■ What to do ■
What to return is the tail of the data, from the line that contains "pakken of hebt" down to the last line, copied exactly.
*** Provided entries Section Begins ***
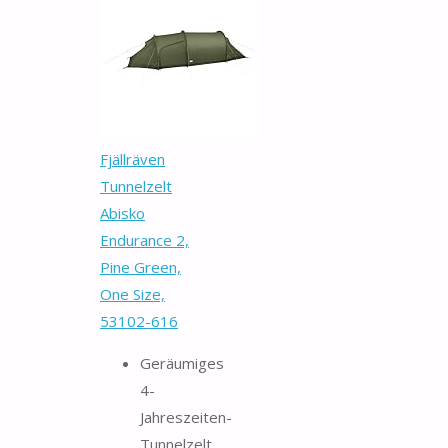
Fjällräven
Tunnelzelt
Abisko
Endurance 2,
Pine Green,
One Size,
53102-616
Geräumiges
4-
Jahreszeiten-
Tunnelzelt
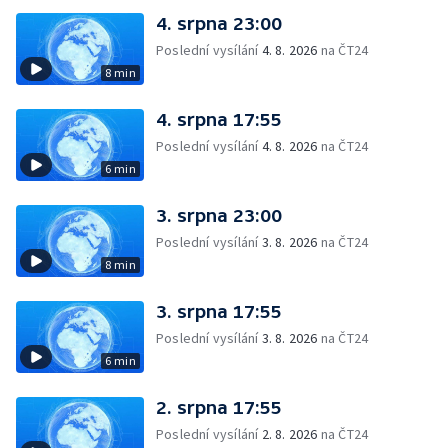
4. srpna 23:00
Poslední vysílání
4. 8. 2026
na ČT24
8 min
4. srpna 17:55
Poslední vysílání
4. 8. 2026
na ČT24
6 min
3. srpna 23:00
Poslední vysílání
3. 8. 2026
na ČT24
8 min
3. srpna 17:55
Poslední vysílání
3. 8. 2026
na ČT24
6 min
2. srpna 17:55
Poslední vysílání
2. 8. 2026
na ČT24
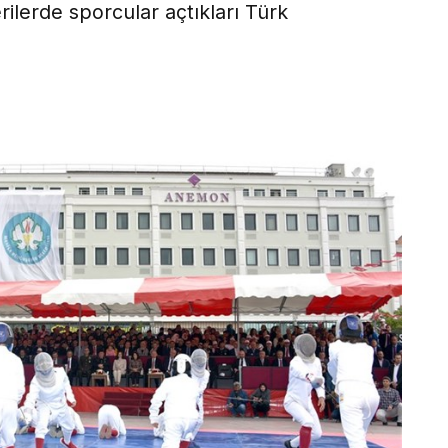
rilerde sporcular açtıkları Türk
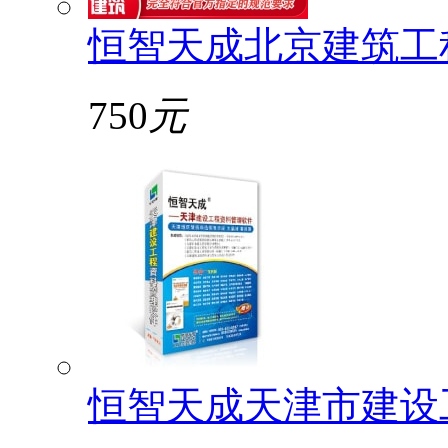
恒智天成北京建筑工
750
元
恒智天成天津市建设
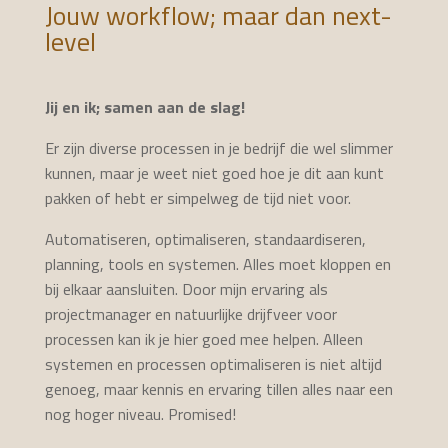
Jouw workflow; maar dan next-
level
Jij en ik; samen aan de slag!
Er zijn diverse processen in je bedrijf die wel slimmer
kunnen, maar je weet niet goed hoe je dit aan kunt
pakken of hebt er simpelweg de tijd niet voor.
Automatiseren, optimaliseren, standaardiseren,
planning, tools en systemen. Alles moet kloppen en
bij elkaar aansluiten. Door mijn ervaring als
projectmanager en natuurlijke drijfveer voor
processen kan ik je hier goed mee helpen. Alleen
systemen en processen optimaliseren is niet altijd
genoeg, maar kennis en ervaring tillen alles naar een
nog hoger niveau. Promised!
*** Provided entries Section Ends ***
■ Answer to this task ■
pakken of hebt er simpelweg de tijd niet voor.
Automatiseren, optimaliseren, standaardiseren,
planning, tools en systemen. Alles moet kloppen en
bij elkaar aansluiten. Door mijn ervaring als
projectmanager en natuurlijke drijfveer voor
processen kan ik je hier goed mee helpen. Alleen
systemen en processen optimaliseren is niet altijd
genoeg, maar kennis en ervaring tillen alles naar een
nog hoger niveau. Promised!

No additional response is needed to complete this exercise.